Re: SYN_REPLY

On Tue, Feb 26, 2013 at 4:15 PM, Martin Thomson <martin.thomson@gmail.com>wrote:

> On 25 February 2013 20:42, William Chan (陈智昌) <willchan@chromium.org>
> wrote:
> > Fully agreed it's more general. I think that unless we go all the way
> with
> > ditching SYN_STREAM too (which I disagree with), then I think it's a net
> > loss (primarily due to more difficulty in grokking the spec) to save a
> frame
> > type value and combine SYN_REPLY and HEADERS into one.
>
> I'm interested in what you feel SYN_STREAM provides that you can't get
> with HEADERS.
>
> I don't care either way about whether the priority is in the message
> or not.  So, in the interests of saving those few bytes, that's a
> feature that could be retained (or even moved to HEADERS).
>

I'm not completely clear here on the stated proposal, so I'll just
reclarify my position here. I think that the priority should be
communicated in the same frame which starts the stream, whether that frame
be called SYN_STREAM or HEADERS. I'm not sure if it makes sense to continue
including the priority information for followup headers, that may arrive in
a HEADERS frame.
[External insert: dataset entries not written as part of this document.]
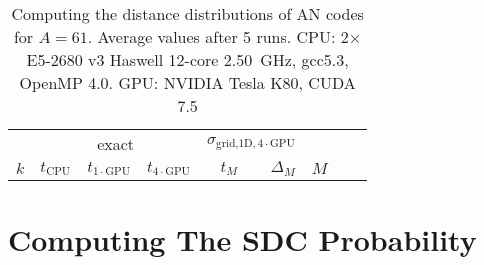 
\begin{table}%
	\centering
	\renewcommand{\arraystretch}{1.2}
	\begin{tabular}{@{}lrrrrrrrr@{}}
		\toprule
		& \multicolumn{3}{c}{exact} & \multicolumn{2}{c}{$\sigma_{\text{grid,1D},4\cdot\mathrm{GPU}}$} & 
		\\[-\aboverulesep]
		\arrayrulecolor[gray]{0.5}\cmidrule(lr){2-4}\cmidrule(lr){5-6}\arrayrulecolor{black}
		$k$ & $t_{\mathrm{CPU}}$ & $t_{1\cdot\mathrm{GPU}}$ & $t_{4\cdot\mathrm{GPU}}$ & $t_M$ & $\Delta_M$ & $M$\\
		\midrule
		
		\bottomrule
	\end{tabular}
	\caption{Computing the distance distributions of AN codes for \(A=61\). Average values after 5 runs.
CPU: 2$\times$E5-2680 v3 Haswell 12-core \SI[round-precision=2]{2.50}{GHz}, gcc5.3, OpenMP 4.0. GPU: NVIDIA Tesla K80, CUDA 7.5}
	\label{tab:runtimes}
	\vspace{-3em}
\end{table}

\section{Computing The SDC Probability}
\label{appendix:SDCProbability}

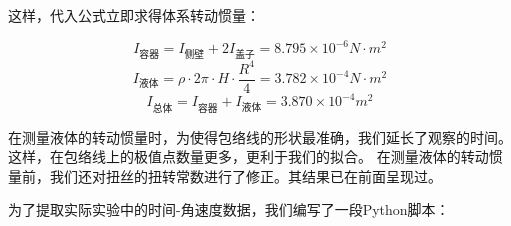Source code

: \documentclass[12pt,hyperref,a4paper,UTF8]{ctexart}
\begin{document}
\begin{table}[h!]
\centering
{}
\caption{实验体系的静态测量数据}
\end{table}

这样，代入公式立即求得体系转动惯量：

$$ I_{容器} = I_{侧壁} + 2I_{盖子} = 8.795 \times 10^{-6} N·m^2 $$
$$ I_{液体} = \rho · 2\pi · H · \frac{R^4}{4}
           = 3.782 \times 10^{-4} N·m^2 $$
$$ I_{总体} = I_{容器} + I_{液体} = 3.870 \times 10^{-4} m^2 $$

在测量液体的转动惯量时，为使得包络线的形状最准确，我们延长了观察的时间。这样，在包络线上的极值点数量更多，更利于我们的拟合。
在测量液体的转动惯量前，我们还对扭丝的扭转常数进行了修正。其结果已在前面呈现过。

为了提取实际实验中的时间-角速度数据，我们编写了一段Python脚本：
\end{document}
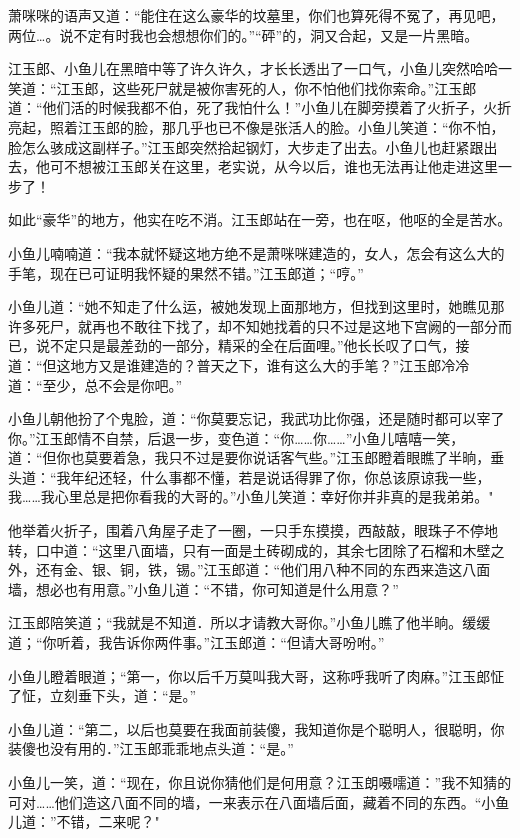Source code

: \documentclass[12pt,oneside]{book}
\begin{document}
萧咪咪的语声又道：``能住在这么豪华的坟墓里，你们也算死得不冤了，再见吧，两位\ldots。说不定有时我也会想想你们的。''``砰''的，洞又合起，又是一片黑暗。

江玉郎、小鱼儿在黑暗中等了许久许久，才长长透出了一口气，小鱼儿突然哈哈一笑道：``江玉郎，这些死尸就是被你害死的人，你不怕他们找你索命。''江玉郎道：``他们活的时候我都不伯，死了我怕什么！''小鱼儿在脚旁摸着了火折子，火折亮起，照着江玉郎的脸，那几乎也已不像是张活人的脸。小鱼儿笑道：``你不怕，脸怎么骇成这副样子。''江玉郎突然拾起钢灯，大步走了出去。小鱼儿也赶紧跟出去，他可不想被江玉郎关在这里，老实说，从今以后，谁也无法再让他走进这里一步了！

如此``豪华''的地方，他实在吃不消。江玉郎站在一旁，也在呕，他呕的全是苦水。

小鱼儿喃喃道：``我本就怀疑这地方绝不是萧咪咪建造的，女人，怎会有这么大的手笔，现在已可证明我怀疑的果然不错。''江玉郎道；``哼。''

小鱼儿道：``她不知走了什么运，被她发现上面那地方，但找到这里时，她瞧见那许多死尸，就再也不敢往下找了，却不知她找着的只不过是这地下宫阙的一部分而已，说不定只是最差劲的一部分，精采的全在后面哩。''他长长叹了口气，接道：``但这地方又是谁建造的？普天之下，谁有这么大的手笔？''江玉郎冷冷道：``至少，总不会是你吧。''

小鱼儿朝他扮了个鬼脸，道：``你莫要忘记，我武功比你强，还是随时都可以宰了你。''江玉郎情不自禁，后退一步，变色道：``你\ldots\ldots 你\ldots\ldots{}''小鱼儿嘻嘻一笑，道：``但你也莫要着急，我只不过是要你说话客气些。''江玉郎瞪着眼瞧了半晌，垂头道：``我年纪还轻，什么事都不懂，若是说话得罪了你，你总该原谅我一些，我\ldots\ldots 我心里总是把你看我的大哥的。''小鱼儿笑道：幸好你并非真的是我弟弟。"

他举着火折子，围着八角屋子走了一圈，一只手东摸摸，西敲敲，眼珠子不停地转，口中道：``这里八面墙，只有一面是土砖砌成的，其余七团除了石榴和木壁之外，还有金、银、铜，铁，锡。''江玉郎道：``他们用八种不同的东西来造这八面墙，想必也有用意。''小鱼儿道：``不错，你可知道是什么用意？''

江玉郎陪笑道；``我就是不知道．所以才请教大哥你。''小鱼儿瞧了他半晌。缓缓道；``你听着，我告诉你两件事。''江玉郎道：``但请大哥吩咐。''

小鱼儿瞪着眼道；``第一，你以后千万莫叫我大哥，这称呼我听了肉麻。''江玉郎怔了怔，立刻垂下头，道：``是。''

小鱼儿道：``第二，以后也莫要在我面前装傻，我知道你是个聪明人，很聪明，你装傻也没有用的．''江玉郎乖乖地点头道：``是。''

小鱼儿一笑，道：``现在，你且说你猜他们是何用意？江玉朗嗫嚅道：''我不知猜的可对\ldots\ldots 他们造这八面不同的墙，一来表示在八面墙后面，藏着不同的东西。``小鱼儿道：''不错，二来呢？"
\end{document}
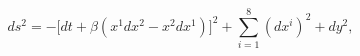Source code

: \begin{equation}
\label{metgodeld5}
ds^2 = - \Big[ dt + \beta (x^1 dx^2 - x^2 dx^1) \Big]^2  
+ \sum_{i=1}^8 ( dx^i )^2  + dy^2,
\end{equation}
I'm leaning towards saying it does not.


>
> The only other thing is the UNIDIRECTIONAL flag.  This flag is
> currently redundant: all streams sent by the client are bidirectional,
> and all streams from the server are unidirectional without exception.
>

I think in the normal HTTP use case, yes. But when you view HTTP/2 as a
transport layer for other protocols, then I think it might be reasonable to
have the server initiate a bidirectional stream. Currently there's no
binding for that in the web platform, but you could imagine it (register an
event handler for server initiated streams, rather than relying on hanging
GETs / client initiated WebSockets). I don't feel strongly here due to not
having a concrete use case.


> As I said in another mail, I'm not sure that SYN_STREAM/SYN_REPLY
> actually help with understanding the spec.  On the contrary, I think
> that they lead to false impressions about how streams start.  They
> imply negotiation, which is far from the case.
>

Intriguing. I did not read the read the earlier email and that was my bad.
I think I have a bias because it's always been called SYN_STREAM and
SYN_REPLY and that's how I conceptualize it. I'm willing to say that my
conceptions on the naming might be very biased and maybe should be
discounted.

In summary, here's my current position:
* the first frame for a stream should include its priority (to be clear, I
don't view the PUSH_PROMISE as belonging to the promised new stream, but to
the associated stream)
* it feels weird to me for subsequent frames on the stream that include the
header name/value block to also include the priority. i don't like the
tight coupling of that.
* i feel less strongly about the naming of SYN_STREAM+SYN_REPLY vs HEADERS,
after what Martin wrote. i fully admit my mental bias here.